A Little House of Horrors
Statistically it was almost unavoidable. Following a few years without dental problems, an accident forced me to visit a foreign dentist in a foreign land.
The accident was related to a journal I wrote for IgoUgo, namely the Dining on Wheels one. That journal was in the category of the fast ones: I conceived the idea and a couple of hours later most of the journal was done. It was an easy one. To celebrate the successful event, I bought a guava at a street stall. In Thailand those are served unripe, cut in chunks and with a little bag of sugar and chili to dip the greenish chunks.
As always while in Khaosan Road, my eyes darted from one attraction to another; I wasn’t really paying attention to my healthy snack until a seed hit a filled tooth and the filling decided to search for a better future in the company of the seed.
The filling was small but strategically located on the corner of the tooth. I could feel the sharp edge; leaving it unattended was unthinkable.
Knowing well the area, I approached a dental clinic on the western end of Rambuttri Road. Since it there for a few years while catering for tourists, I assumed it would be safe. Once there, I learned I would need to wait until the next morning. Disappointed (I have learned to enjoy the round-the-clock nature of Bangkok), I left.
Next day, at the hour stated by the sign, I opened the glass door and greeted in Thai the only person inside. Later she was to help the doctor.
"Come back in an hour," she told me.
I left only after making sure she wrote me down at the top of the list for the day.
An hour later, a respectable Thai lady received me. The diploma behind her stated she had studied in the US.
"What happened?" she asked.
After hearing the story, she repeated the under the circumstances unavoidable Thai joke:
"Farang eat farang!" she happily said in mixed up Thai and English. "Guava" in Thai is "farang," which is also the word used as a nickname for Western tourists.
Then she quoted a price close to fifty dollars. Knowing the market, I knew it was roughly five times the regular price for a Thai.
"OK, just do a good job please," I said smiling.
Following the usual preparations, she picked up the drill and said "Open your mouth!"
"You forgot the anesthetic injection," I said still unworried.
"We don’t use it here for such little jobs," she said and brought the drill closer to my now tightly closed mouth.
Images of Steve Martin as a sadist dentist in "A Little House of Horrors" filled my mind.
"The horror! The horror!" said Mr Kurtz.
"Don’t panic!" I thought and pushed away the worrying images. "Think Thai!" was the next thought. She was overcharging me, but was unaware I knew that. I had a suitable leverage for the negotiation.

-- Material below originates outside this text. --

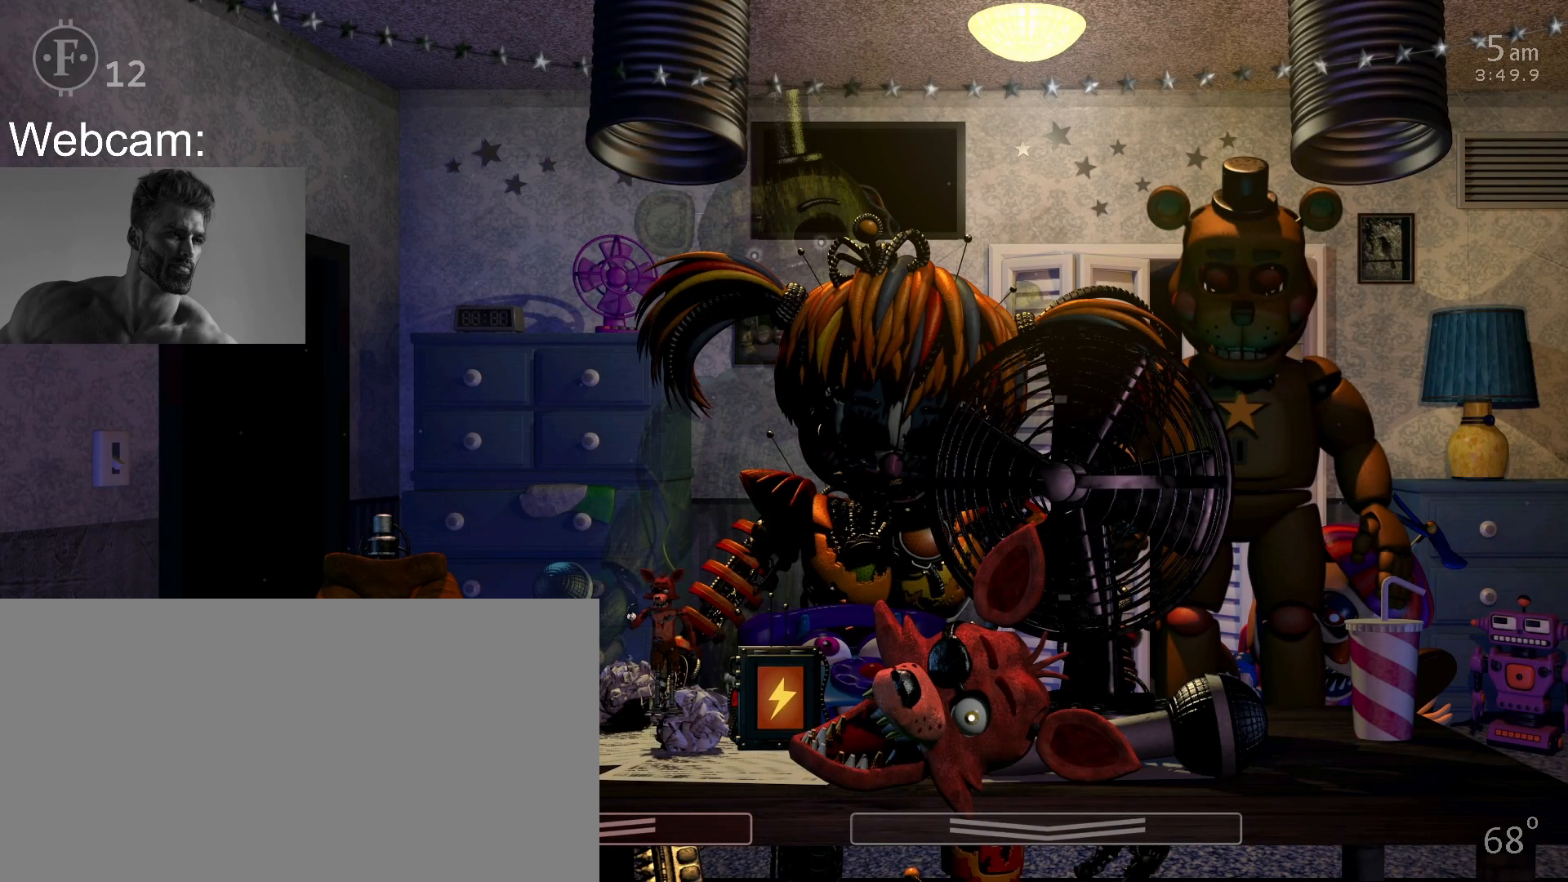
{"keys": [], "mouse": [], "events": [[33, "return", "down"], [133, "return", "up"], [183, "return", "down"], [267, "return", "up"], [300, "return", "down"], [400, "return", "up"]]}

"I’ll pay extra for the injection," I said and closed my mouth quickly.
My tone told her I knew she had asked for too much. If she would ask for more she would lose face and look greedy instead of genuinely interested on the well-being of a foreign visitor.
"No problem, I give you an injection," she surrendered with a sigh.
In the next few minutes she performed a very professional job. "Is it too high?" she finally asked. Minutes later I was out and an hour after that forgot about the whole incident.
A Month Later
One month later – still in Bangkok – the new filling abandoned me for no good reason.
"No problem, the place is clean. It was too high," she quickly summarized upon my return to the dental clinic.
"I won’t charge you, it was my fault," she said.
"Thank you," I answered, knowing her statement was not true.
"I won’t charge for the job, but you’ll pay for the injection," she added narrowing her eyes.
Without knowing how much would she asked for, I had the feeling I could quote the exact amount. "OK," I answered.
This time she worked on that single tooth for over ninety minutes. After placing the new filling, she began shaping it while taking the parallel one as a model. It seemed to me that she was working on a microscopic scale, shaping every thousandth of a millimeter of the new filling. It was obvious she was attempting godly perfection.
"Wash your mouth," she finally said and walked out the room.
"How much is it?" I said once at the reception room.
"Three-hundred baht." That was about ten dollars and very probably the real price for such a job in Thailand. In a kind of awkward way she was silently accepting me as part of the Thai universe. No more overcharge for me. I paid gladly.
And the tooth? A few months later, I am convinced this is the finest dental work I ever had.